Atlas Glugged.

by Tuesday, 22 October 2013

(aka: You down with LHC? Yeah, you know me!)

# kill [terrible] [puns]

OK, OK…. I’ll cut to the chase on this one.

In these blogs, with customers, to random strangers – my loyal followers all know that I love to discuss how DDN technology is used to make the world better.  The examples are everywhere, many of which I’ve cited, others that I’ve yet to cite. That said, it’s very rare that an IT company gets to say that it is responsible for uncovering the basic building blocks of our physical existence. Today, I’m happy to declare that DDN systems have been associated with a monumental scientific discovery that has shaped the course of human history and our understanding of basic physics.

Two Three words:  Nobel freakin’ Prize.

First off, congratulations go to Messrs. François Englert and Peter W. Higgs, jointly awarded the 2013 Nobel Prize in Physics. Mr. Englert and Mr. Higgs theorized, independently about the (now called) Higgs particle and the origin of mass of subatomic particles.  The discovery of the Higgs particle was the product of decades of theorization and research by several independent research teams – where the Higgs theories were ultimately confirmed only through the construction of one of the largest scientific instruments of all time1, the Large Hadron Collider (LHC).

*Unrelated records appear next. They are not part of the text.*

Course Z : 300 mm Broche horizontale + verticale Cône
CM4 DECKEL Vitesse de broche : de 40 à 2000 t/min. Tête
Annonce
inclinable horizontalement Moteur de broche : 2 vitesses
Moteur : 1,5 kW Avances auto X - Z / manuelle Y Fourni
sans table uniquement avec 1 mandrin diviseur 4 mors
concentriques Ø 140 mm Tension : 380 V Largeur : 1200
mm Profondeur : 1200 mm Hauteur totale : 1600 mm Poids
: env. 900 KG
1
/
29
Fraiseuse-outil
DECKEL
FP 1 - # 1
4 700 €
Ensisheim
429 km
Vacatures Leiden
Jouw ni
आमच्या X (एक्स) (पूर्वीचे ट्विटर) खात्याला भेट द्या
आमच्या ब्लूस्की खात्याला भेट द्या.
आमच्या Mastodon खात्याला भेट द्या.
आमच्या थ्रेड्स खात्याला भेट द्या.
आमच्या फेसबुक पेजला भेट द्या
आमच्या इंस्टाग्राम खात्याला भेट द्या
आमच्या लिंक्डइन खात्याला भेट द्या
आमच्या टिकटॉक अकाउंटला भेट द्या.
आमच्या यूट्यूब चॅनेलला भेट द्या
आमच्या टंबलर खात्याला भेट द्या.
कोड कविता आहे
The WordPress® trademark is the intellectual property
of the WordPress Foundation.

With a total budget of $9B, the LHC stands tall as the highest energy particle collider in existence.  The collider is 27km in circumference and even crosses borders.  More importantly, this feat of mankind is capable of 600 million particle collisions per second.  One of those happened to be caught in CERNs large scale data storage network and analyzed on some very high powered computing equipment.  If you’re looking for the sonogram of the baby Higgs, look no further than here:

Visualization of ‘the God Particle.’ So cute. Compliments of CERN (creative commons).

600 million collisions per second.  ALICE is one of 4 experiments that the LHC supports, and it has dedicated infrastructure (sensors, processors, etc.) to help it track and understand scientific phenomena specifically as it relates to the discovery of the Higgs Boson field/particle. It turns out this is a fairly data-intensive endeavor.

I’m just going to quote Wikipedia on this one, because I can’t write this stuff better myself “The detector generates unmanageably large amounts of raw data: about 25 megabytes per event (raw; zero suppression reduces this to 1.6 MB), multiplied by 40 million beam crossings per second in the center of the detector. This produces a total of 1 petabyte of raw data per second.”

Enter DDN. For over half a decade, DDN has been fortunate to be selected for its enterprise-class, highly-available systems by LHC partners and high energy physics researchers that require a balance between $/performance and $/capacity. More than cost efficiency, these customers also value operational uptime – and make the choice highly available platforms for the non-stop processing of fresh data from the main CERN facility.  These 11 x Tier-1 and over ~150 x Tier-2 LHC partners are actually responsible for the bulk of interpreting data from CERN experiments.  CERN, Triumf, SARA, BNL, Desy, IN2P3, KIT, NERSC and many, many other organizations are examples of sites that have selected DDN technology throughout the years.  As CERN completes their LHC upgrade and gets the collider back online, we look forward to onboarding many more customers – especially since the collider will be generating twice the data that it did previously, humbling lesser capable storage platforms.

The math, for these organizations, is fairly simple when it comes to selecting DDN technology:  Our appliances can support, today, up to 1,680 hard disks in a SFA system.

- We can house over 3PB in a data center rack, minimizing data center sprawl

- We dilute the appliance cost of ownership across over 1500 commodity HDDs

- We support HEP-specific file systems, like dCache, as well as parallel file systems

- Our systems are highly robust, and can support any amount of failures while most times not even exposing the application environment to performance degradation

Net:Net – researchers can focus on research, not IT issues or budgetary challenges that are caused by the explosion of massive data sets.

I’ll let Jos van Wezel, from the Karlsruhe Institute of Technology (KIT), a CERN Tier-1 partner, valued DDN customer and proud owner of over 15PB of DDN storage, tell the story better than I ever could … see below from his talk at our June ’13 User Group.


So – what’s the point?

Well, I’m afraid I don’t have a profound thesis for this post, I simply want to stop and recognize the value of scientific computation and data analysis as the next pillar of the scientific method. I’d also like to congratulate all of the CERN partners who contributed in this wonderful discovery. Finally, I’d like to reflect on the emergence of a new era where 600 million ‘collisions’ easily happen every second.

This type of data creation isn’t exclusive to CERN. From Wall St. to Twitter, from genomics to video surveillance – sensors are everywhere.  Big data storage is a big part of the overall equation, and DDN is driving our innovation forward very rapidly these days to make sure you don’t need to be a Nobel Laureate to figure out how to extract value from data and accelerate insights.